Yesterday is different from today. But some old people still live with the notion that they exist in the glorious past.

What’s painful about it is that they’re expecting today’s young people to be high up and spreading their wings in just a few years. Such is the situation of this Original Poster, whom his grandparents criticized as having “failed to launch.”

Photo: Pexels/Ksenia Chenaya

With the username u/sadz6900, he expressed his loneliness through Reddit’s r/antiwork forum: “I work 2 jobs and work almost always 6 days a week. If I work both jobs on the same day, I usually work no less than 9 hours that day. My grandma is acting in disbelief that I haven’t moved out yet and owned my own house by now. I’m f-cking 22 and NOWHERE near me that isn’t a minimum wage job will even give me an interview, and even then I’ve only lived with them for about 3 years. I just don’t understand why old people seem to be living in a fantasy land with everything happening right in front of their eyes.”

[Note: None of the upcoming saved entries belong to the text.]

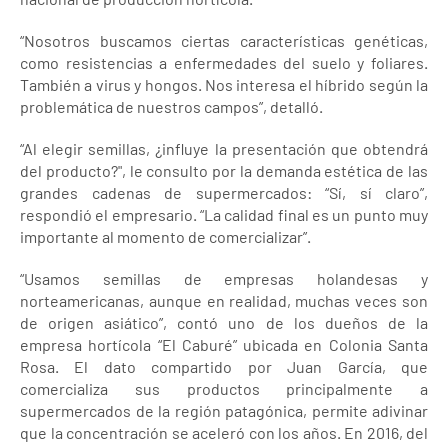
“Nosotros buscamos ciertas características genéticas,
como resistencias a enfermedades del suelo y foliares.
También a virus y hongos. Nos interesa el híbrido según la
problemática de nuestros campos”, detalló.
“Al elegir semillas, ¿influye la presentación que obtendrá
del producto?", le consulto por la demanda estética de las
grandes cadenas de supermercados: “Sí, sí claro”,
respondió el empresario. “La calidad final es un punto muy
importante al momento de comercializar”.
“Usamos semillas de empresas holandesas y
norteamericanas, aunque en realidad, muchas veces son
de origen asiático”, contó uno de los dueños de la
empresa hortícola “El Caburé” ubicada en Colonia Santa
Rosa. El dato compartido por Juan García, que
comercializa sus productos principalmente a
supermercados de la región patagónica, permite adivinar
que la concentración se aceleró con los años. En 2016, del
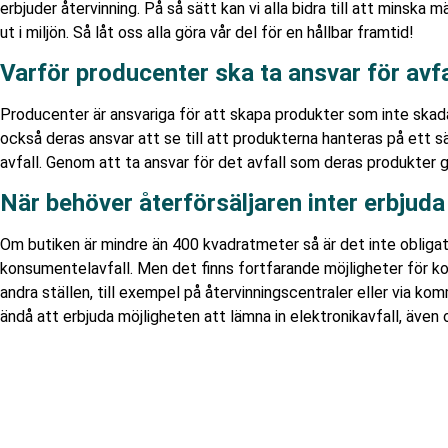
erbjuder återvinning. På så sätt kan vi alla bidra till att minsk
ut i miljön. Så låt oss alla göra vår del för en hållbar framtid!
Varför producenter ska ta ansvar för avfa
Producenter är ansvariga för att skapa produkter som inte skadar
också deras ansvar att se till att produkterna hanteras på ett sä
avfall. Genom att ta ansvar för det avfall som deras produkter g
När behöver återförsäljaren inter erbjuda
Om butiken är mindre än 400 kvadratmeter så är det inte obligat
konsumentelavfall. Men det finns fortfarande möjligheter för k
andra ställen, till exempel på återvinningscentraler eller via k
ändå att erbjuda möjligheten att lämna in elektronikavfall, även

OP’s grandparents may be finding it difficult to understand his situation, but even the country’s most successful people and financial specialists are very candid in describing just how difficult the current times are.

Photo: Pexels/Pixabay

In a Newsweek column, Peter Rex wrote: “At least 5 million families who want to buy homes can’t because of a lack of supply, and, for at least 10 years, home builders haven’t been able to keep up with demand. The dearth of new homes drives up prices, which have soared during the pandemic while incomes fell. Accounting for inflation, home prices have risen by nearly 120 percent since 1965, while incomes have only increased by 15 percent. If more new homes don’t get built, existing homes will keep getting more expensive, pricing more people out of home ownership and causing frustrated Americans to lean more on government.”

He also cited the case of the Millenial Generation, with 70 percent of Americans aged between 23 and 40 years old unable to afford to buy a home even if they wanted to. And the situation is even worse for Generation Z.

Photo: Pexels/Demeter Attila

That’s why, when this story was published in Newsweek, Life coach Marni Goldman advised OP to just move out for his peace of mind, since he seems to be heading for a burn-out or breakdown. To make it financially easier for himself, he can look for a roommate with whom he can share expenses.

Most important of all, OP must bear in mind that “a piece of property” doesn’t define a person’s worth. Yes, it’s just fine to keep on striving toward one’s dream, but we should enjoy life along the way.